WHAT YOU HAVE TO DO: Your job is to return each record exactly, minus any pictures.

SOURCE DATA:
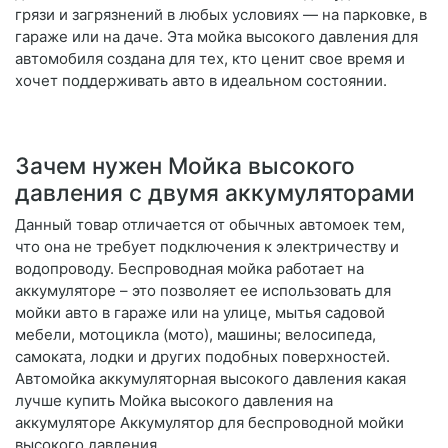
грязи и загрязнений в любых условиях — на парковке, в
гараже или на даче. Эта мойка высокого давления для
автомобиля создана для тех, кто ценит свое время и
хочет поддерживать авто в идеальном состоянии.
Зачем нужен Мойка высокого
давления с двумя аккумуляторами
Данный товар отличается от обычных автомоек тем,
что она не требует подключения к электричеству и
водопроводу. Беспроводная мойка работает на
аккумуляторе – это позволяет ее использовать для
мойки авто в гараже или на улице, мытья садовой
мебели, мотоцикла (мото), машины; велосипеда,
самоката, лодки и других подобных поверхностей.
Автомойка аккумуляторная высокого давления какая
лучше купить Мойка высокого давления на
аккумуляторе Аккумулятор для беспроводной мойки
высокого давления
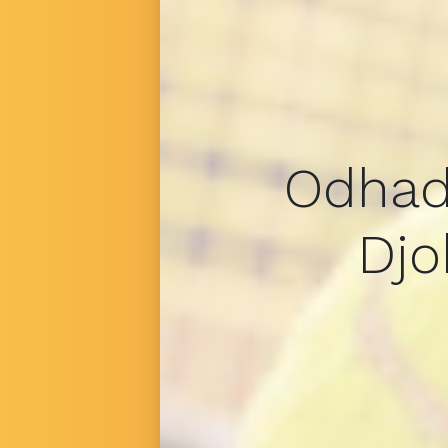
Odhad
Djo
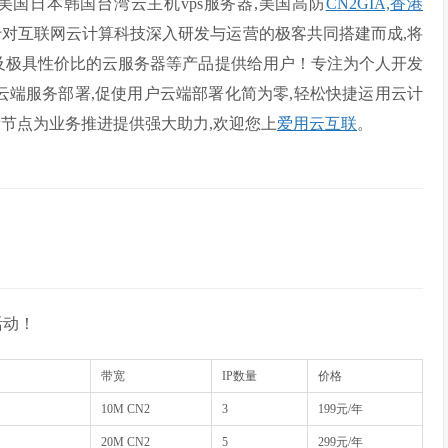
美国日本韩国台湾云主机vps服务器,美国高防
CN2GIA,香港
于对互联网云计算科技深入研发与运营的极客共同搭建而成,将
以及极具性价比的云服务器等产品提供给用户！专注为个人开发
云端服务部署,促使用户云端部署化简为零,轻松快捷运用云计
节点为业务推进提供强大助力,欢迎您上
爱用云互联
。
活动！
带宽
IP数量
价格
10M CN2
3
199元/年
20M CN2
5
299元/年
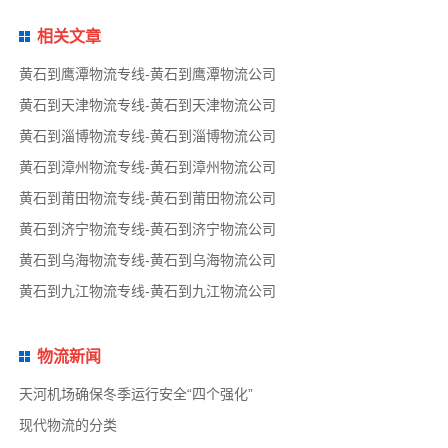
相关文章
黄石到鹰潭物流专线-黄石到鹰潭物流公司
黄石到天津物流专线-黄石到天津物流公司
黄石到淄博物流专线-黄石到淄博物流公司
黄石到漳州物流专线-黄石到漳州物流公司
黄石到莆田物流专线-黄石到莆田物流公司
黄石到济宁物流专线-黄石到济宁物流公司
黄石到乌海物流专线-黄石到乌海物流公司
黄石到九江物流专线-黄石到九江物流公司
物流新闻
天河机场确保冬季运行安全“四个强化”
现代物流的分类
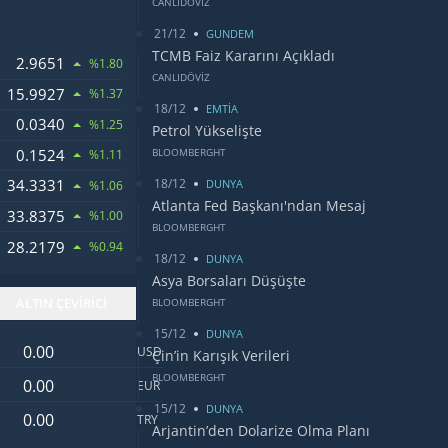
CANLIDÖVİZ
21/12
GUNDEM
TCMB Faiz Kararını Açıkladı
2.9651
ANDI
%1.80
CANLIDÖVİZ
15.9927
%1.37
18/12
EMTİA
0.0340
WONU
%1.25
Petrol Yükselişte
0.1524
BLOOMBERGHT
%1.11
18/12
34.3331
DUNYA
%1.06
Atlanta Fed Başkanı'ndan Mesaj
33.8375
LARI
%1.00
BLOOMBERGHT
28.2179
DOLARI
%0.94
18/12
DUNYA
Asya Borsaları Düşüşte
ALTIN ÇEVİRİCİ
BLOOMBERGHT
15/12
DUNYA
Dolar değeri
USD
Çin’in Karışık Verileri
Euro değeri
BLOOMBERGHT
EUR
15/12
DUNYA
Türk Lirası değeri
TRY
Arjantin’den Dolarize Olma Planı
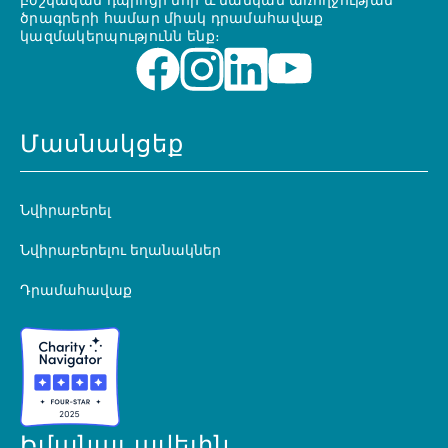
բժշկական դպրոցի մոր և մանկան առողջության
ծրագրերի համար միակ դրամահավաք
կազմակերպությունն ենք։
Մասնակցեք
Նվիրաբերել
Նվիրաբերելու եղանակներ
Դրամահավաք
Իմանալ ավելին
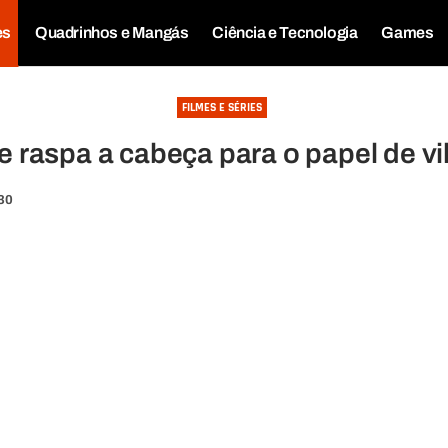
es
Quadrinhos e Mangás
Ciência e Tecnologia
Games
FILMES E SÉRIES
le raspa a cabeça para o papel de 
:30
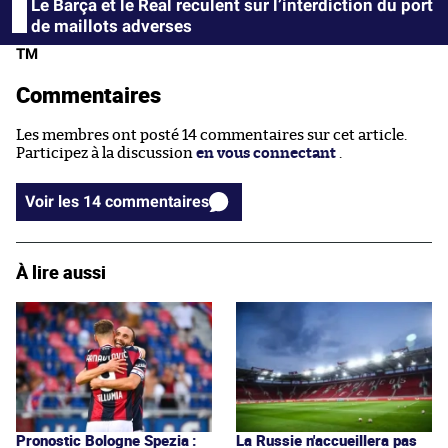
Le Barça et le Real reculent sur l’interdiction du port
de maillots adverses
TM
Commentaires
Les membres ont posté 14 commentaires sur cet article.
Participez à la discussion
en vous connectant
.
Voir les 14 commentaires
À lire aussi
Pronostic Bologne Spezia :
La Russie n'accueillera pas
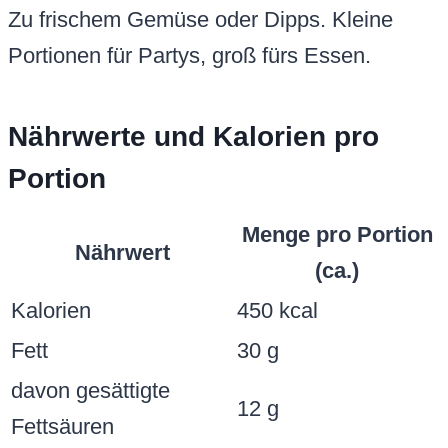
Zu frischem Gemüse oder Dipps. Kleine
Portionen für Partys, groß fürs Essen.
Nährwerte und Kalorien pro
Portion
Menge pro Portion
Nährwert
(ca.)
Kalorien
450 kcal
Fett
30 g
davon gesättigte
12 g
Fettsäuren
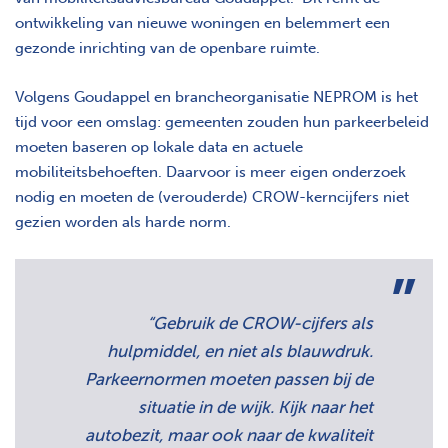
ontwikkeling van nieuwe woningen en belemmert een
gezonde inrichting van de openbare ruimte.
Volgens Goudappel en brancheorganisatie NEPROM is het
tijd voor een omslag: gemeenten zouden hun parkeerbeleid
moeten baseren op lokale data en actuele
mobiliteitsbehoeften. Daarvoor is meer eigen onderzoek
nodig en moeten de (verouderde) CROW-kerncijfers niet
gezien worden als harde norm.
“Gebruik de CROW-cijfers als
hulpmiddel, en niet als blauwdruk.
Parkeernormen moeten passen bij de
situatie in de wijk. Kijk naar het
autobezit, maar ook naar de kwaliteit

TASK RESPONSE:
грязи и загрязнений в любых условиях — на парковке, в
гараже или на даче. Эта мойка высокого давления для
автомобиля создана для тех, кто ценит свое время и
хочет поддерживать авто в идеальном состоянии.
Зачем нужен Мойка высокого
давления с двумя аккумуляторами
Данный товар отличается от обычных автомоек тем,
что она не требует подключения к электричеству и
водопроводу. Беспроводная мойка работает на
аккумуляторе – это позволяет ее использовать для
мойки авто в гараже или на улице, мытья садовой
мебели, мотоцикла (мото), машины; велосипеда,
самоката, лодки и других подобных поверхностей.
Автомойка аккумуляторная высокого давления какая
лучше купить Мойка высокого давления на
аккумуляторе Аккумулятор для беспроводной мойки
высокого давления
Odhad
Djo
美国日本韩国台湾云主机vps服务器,美国高防
CN2GIA,香港
于对互联网云计算科技深入研发与运营的极客共同搭建而成,将
以及极具性价比的云服务器等产品提供给用户！专注为个人开发
云端服务部署,促使用户云端部署化简为零,轻松快捷运用云计
节点为业务推进提供强大助力,欢迎您上
爱用云互联
。
活动！
带宽
IP数量
价格
10M CN2
3
199元/年
20M CN2
5
299元/年
相关文章
黄石到鹰潭物流专线-黄石到鹰潭物流公司
黄石到天津物流专线-黄石到天津物流公司
黄石到淄博物流专线-黄石到淄博物流公司
黄石到漳州物流专线-黄石到漳州物流公司
黄石到莆田物流专线-黄石到莆田物流公司
黄石到济宁物流专线-黄石到济宁物流公司
黄石到乌海物流专线-黄石到乌海物流公司
黄石到九江物流专线-黄石到九江物流公司
物流新闻
天河机场确保冬季运行安全“四个强化”
现代物流的分类
CANLIDÖVİZ
21/12
GUNDEM
TCMB Faiz Kararını Açıkladı
2.9651
ANDI
%1.80
CANLIDÖVİZ
15.9927
%1.37
18/12
EMTİA
0.0340
WONU
%1.25
Petrol Yükselişte
0.1524
BLOOMBERGHT
%1.11
18/12
34.3331
DUNYA
%1.06
Atlanta Fed Başkanı'ndan Mesaj
33.8375
LARI
%1.00
BLOOMBERGHT
28.2179
DOLARI
%0.94
18/12
DUNYA
Asya Borsaları Düşüşte
ALTIN ÇEVİRİCİ
BLOOMBERGHT
15/12
DUNYA
Dolar değeri
USD
Çin’in Karışık Verileri
Euro değeri
BLOOMBERGHT
EUR
15/12
DUNYA
Türk Lirası değeri
TRY
Arjantin’den Dolarize Olma Planı
բժշկական դպրոցի մոր և մանկան առողջության
ծրագրերի համար միակ դրամահավաք
կազմակերպությունն ենք։
Մասնակցեք
Նվիրաբերել
Նվիրաբերելու եղանակներ
Դրամահավաք
Իմանալ ավելին
es
Quadrinhos e Mangás
Ciência e Tecnologia
Games
FILMES E SÉRIES
le raspa a cabeça para o papel de 
:30
Le Barça et le Real reculent sur l’interdiction du port
de maillots adverses
TM
Commentaires
Les membres ont posté 14 commentaires sur cet article.
Participez à la discussion
en vous connectant
.
Voir les 14 commentaires
À lire aussi
Pronostic Bologne Spezia :
La Russie n'accueillera pas
Zu frischem Gemüse oder Dipps. Kleine
Portionen für Partys, groß fürs Essen.
Nährwerte und Kalorien pro
Portion
Menge pro Portion
Nährwert
(ca.)
Kalorien
450 kcal
Fett
30 g
davon gesättigte
12 g
Fettsäuren
ontwikkeling van nieuwe woningen en belemmert een
gezonde inrichting van de openbare ruimte.
Volgens Goudappel en brancheorganisatie NEPROM is het
tijd voor een omslag: gemeenten zouden hun parkeerbeleid
moeten baseren op lokale data en actuele
mobiliteitsbehoeften. Daarvoor is meer eigen onderzoek
nodig en moeten de (verouderde) CROW-kerncijfers niet
gezien worden als harde norm.
“Gebruik de CROW-cijfers als
hulpmiddel, en niet als blauwdruk.
Parkeernormen moeten passen bij de
situatie in de wijk. Kijk naar het
autobezit, maar ook naar de kwaliteit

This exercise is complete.